Holding legitimate refund due to the assessee assigning the reason that Miscellaneous Application is filed before the Income Tax Appellate Tribunal is not as per Sections 240 and section 241 of Income Tax Act, 1961. Section 240 covers the refund in case of Appeal effect.
Punjab and Haryana High Court:
Naurata Ram v. CIT [1998] 100 Taxman 266
A conjoint reading of the provisions of sections 240 and 241 shows that in the ordinary circumstances the Assessing Officer has to refund the amount which has become due to the assessee as a result of any order passed in appeal or other proceedings under the Act. Proviso to section 240 specifies two circumstances in which the refund cannot be granted as a matter of course. Section 241 empowers the competent authority to withhold refund in certain cases provided that the Assessing Officer forms an opinion that the grant of refund is likely to adversely affect the revenue. Such an order can be passed only with the previous approval of the Chief Commissioner or Commissioner. The power to withhold the refund cannot be exercised merely because some proceedings are pending before the authorities constituted under the Act or a Court of law. In other words, mere pendency of the proceedings cannot itself be a ground to deny the refund on the assumption that such refund would adversely affect the revenue. The competent authority has to form an opinion on the basis of relevant material for coming to the conclusion that the order of refund will necessarily cause prejudice to the revenue of the State. If the Legislature had intended to prohibit the refund of the amount due to the assessee only on the ground that the revenue has preferred an appeal/revision, etc., then section 240 would have been couched in a different phraseology. Absence of specific provision in the statute providing for withholding of refund only on the ground of pendency of the proceedings is clearly indicative of the intention of the Legislature that pendency of proceedings will not by itself be a ground for withholding the refund.

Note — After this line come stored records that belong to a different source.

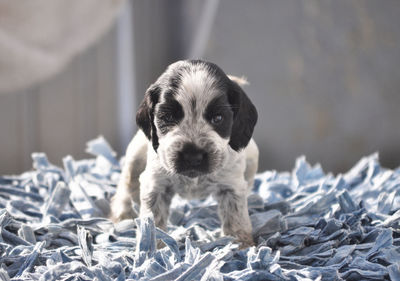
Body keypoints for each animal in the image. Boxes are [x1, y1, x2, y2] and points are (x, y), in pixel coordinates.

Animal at [110, 59, 260, 245]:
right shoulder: (155, 185)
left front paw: (240, 246)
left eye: (218, 118)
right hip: (135, 155)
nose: (192, 156)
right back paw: (122, 212)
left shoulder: (232, 186)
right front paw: (154, 248)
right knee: (127, 182)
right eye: (168, 117)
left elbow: (236, 217)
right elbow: (153, 221)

Hence, the writ petition was allowed, and the Assessing Officer directed to refund the amount due to the assessee.
Shreyans Industries Ltd. v. CIT [1998] 101 Taxman 498/[2001] 252 ITR 544 (Punj. & Har.),
Section 241 authorises the Assessing Officer to withhold the refund with the previous approval of the Commissioner for such time as may be determined by the Commissioner, but some facts are required to be brought on record to justify the withholding of refund. The mere fact and the only fact that the order was under challenge either before the High Court or before the Tribunal, was no ground to withhold the refund or to reach a conclusion that the refund would adversely affect the revenue. In the instant case, a huge amount had been withheld only on the ground that the appeal against the order of the Commissioner (Appeals) was pending before the Tribunal. No material was forthcoming on the record which could justify the withholding of the refund. The petitioner who was an assessee was not shown to be in default in the payment of income-tax dues or even in the matter of filing of returns. Once that was so the order of the Assessing Officer recommending the withholding of refund and the order of the Commissioner granting the approval for withholding of the refund, could not be justified under the provisions of section 241. Therefore, the orders of the Commissioner withholding refund were quashed and the revenue was directed to pay the amount to the petitioner in accordance with law.